David Cobb and the coming…

David Cobb and the coming decline of the Green Party



By nominating Cobb, the Greens have a candidate “with zero name recognition,” said Dean Spiliotes, a fellow at the New Hampshire Institute of Politics. “It may be a good exercise in building up the party on the local level, but it means the party will drop off the radar. It’s a shock, but it is great news for Kerry.”


However, it is terrible news for the Green Party. Cobb’s avowed goal is to build the party from the grassroots, yet it’s difficult to see how his candidacy, which caused a serious rupture in the party, will do much but sink it into obscurity. Cobb is a bland, unexciting candidate; hardly someone who will inspire local organizing.


Moreover, and there isn’t much doubt about this, the Cobb forces prevailed by stacking the nominating committees who made convention rules with their people, thus insuring the rules would favor them – a time-honored tactic to be sure – but also a tactic that resulted in bruised feelings, serious polarization, and destroyed any chance of party unity.



After Cobb was officially nominated, many Nader supporters stormed out. Some sobbed. Others cursed and threw their Green Party posters to the ground.


“This is a dark day,” said Robert Nanninga, a delegate from Encinitas, Calif. “We’ve just nominated a white lawyer with a car salesman’s smile. It might as well be a Republican. This is going to be remembered for years to come.”


Progressives who might have voted for Nader, but now can’t because he won’t be on the ballot in their state, will be unlikely to vote for a nonentity like Cobb. Green Party registration nationwide is way less than 1% of the electorate. You probably thought it was more than that, right? It’s not. Even in California, barely 1% of voters are Green.


Thus, Cobb needs to draw votes from non-Greens if he wants any appreciable vote – and given the rupture he’s caused within the Green Party, there’s no way even the Green vote is his – so, really, there’s no way he can poll anywhere close to what Nader did in 2000. A dismal Green Party result of 1-2% in 2004 will have serious consequences. The Green Party would then drop from national attention. More ominously, if Cobb only polls 1-2%, the Green Party will lose ballot access in many states. (And saying he could reach 2% is probably overly optimistic…)
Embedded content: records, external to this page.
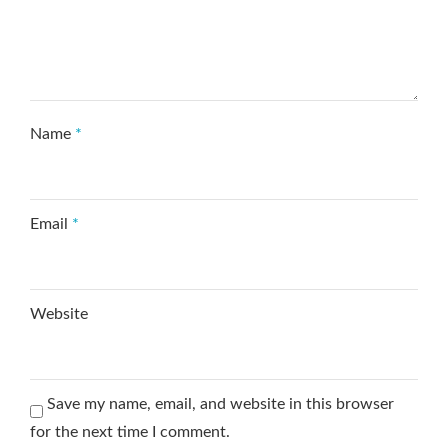
Name
*
Email
*
Website
Save my name, email, and website in this browser
for the next time I comment.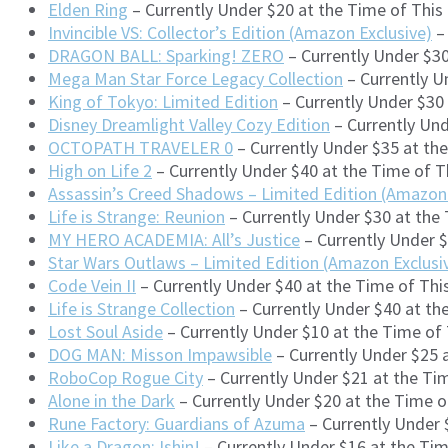
Elden Ring
– Currently Under $20 at the Time of Thi
Invincible VS: Collector’s Edition (Amazon Exclusive)
– 
DRAGON BALL: Sparking! ZERO
– Currently Under $30
Mega Man Star Force Legacy Collection
– Currently U
King of Tokyo: Limited Edition
– Currently Under $30
Disney Dreamlight Valley Cozy Edition
– Currently Un
OCTOPATH TRAVELER 0
– Currently Under $35 at th
High on Life 2
– Currently Under $40 at the Time of 
Assassin’s Creed Shadows – Limited Edition (Amazon 
Life is Strange: Reunion
– Currently Under $30 at the
MY HERO ACADEMIA: All’s Justice
– Currently Under 
Star Wars Outlaws – Limited Edition (Amazon Exclusi
Code Vein II
– Currently Under $40 at the Time of Th
Life is Strange Collection
– Currently Under $40 at t
Lost Soul Aside
– Currently Under $10 at the Time o
DOG MAN: Misson Impawsible
– Currently Under $25 
RoboCop Rogue City
– Currently Under $21 at the Ti
Alone in the Dark
– Currently Under $20 at the Time 
Rune Factory: Guardians of Azuma
– Currently Under 
Like a Dragon: Ishin!
– Currently Under $16 at the Ti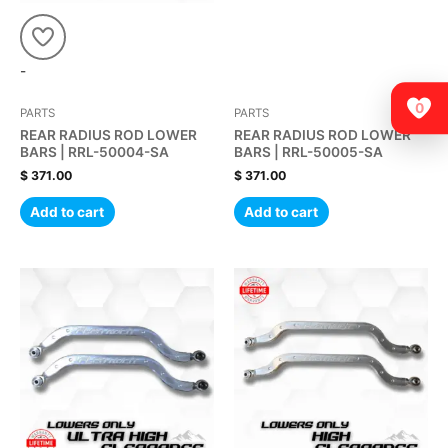
-
0
PARTS
PARTS
REAR RADIUS ROD LOWER
REAR RADIUS ROD LOWER
BARS | RRL-50004-SA
BARS | RRL-50005-SA
$
371.00
$
371.00
Add to cart
Add to cart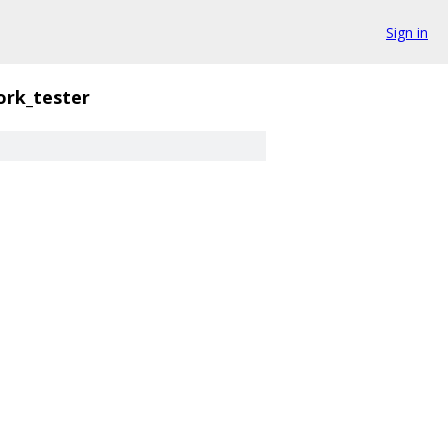
Sign in
rk_tester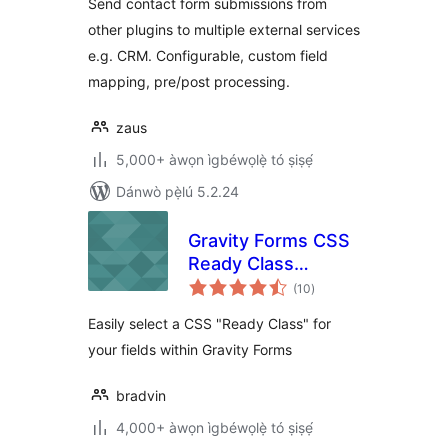
Send contact form submissions from
other plugins to multiple external services
e.g. CRM. Configurable, custom field
mapping, pre/post processing.
zaus
5,000+ àwọn ìgbéwọlẹ̀ tó ṣiṣẹ́
Dánwò pẹ̀lú 5.2.24
Gravity Forms CSS
Ready Class
àpapọ̀
Selector
(10
)
àwọn
ìbò
Easily select a CSS "Ready Class" for
your fields within Gravity Forms
bradvin
4,000+ àwọn ìgbéwọlẹ̀ tó ṣiṣẹ́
The Cobb forces won a battle but will lose the war – as Democrats rejoice.


As sf-frontlines so indelicately puts it:



Green Party convention to the real world: Drop dead!

Cobb is a paunchy, balding, middle-aged white lawyer with absolutely no claimed connection to social or protest movements. He says he discovered the evils of the two-party system in 1996, which doesn’t prevent him from back handedly supporting Kerry today.


Over the past few months Cobb ran a stealth campaign in which he held virtually no public meetings or rallies — not that he could draw any sort of crowd had he tried.


A playpen parody of the rules the Democrats and Republicans use for nominating delegates, including allocating representation to states with absolutely NO functioning green party units –facilitated the coup by the anti-Nader faction.


This is not a party that will mend quickly. The Green Party – and this generally stuns outsiders who thought the opposite – has always been riven by endless infighting and internal squabbles. This fight differs from the rest only in that it was unusually nasty and much more public.


Paradoxically, the Green Party belief in consensus and decentralization, ideas implemented for the best of motives, leads to these endless fights, because there’s never really closure; conflicts just keep getting recycled and rehashed endlessly. Plus, in a consensus system, the minority can always block the majority from acting – a result which is directly counter to the original intent. And in this case, a minority grabbed the controls while others snoozed.


“The Tyranny of Structurelessness” is the seminal piece on this. Written in 1970 by Jo Freeman, she describes how the women’s movement, which until then had been meeting in living rooms and operating on a loose consensus basis, found that consensus was no longer useful, and was in fact counter-productive, once they decided to organize for political change – a lesson the Green Party has yet to learn.


So now Greens have David Cobb, who will not campaign in states which he deems to be close between Kerry and Bush – a huge gift for Kerry – and a decidedly odd strategy for someone who says his goal is to build the Green Party. Instead, this will hasten its coming irrelevance and decline. I mean, why would you vote for a candidate who doesn’t even believe in his own candidacy? Rather, you will vote for Kerry – which appears to be the entire point of the Cobb candidacy anyway.


The Democrats couldn’t have blown up the Green Party better if they’d planned it themselves.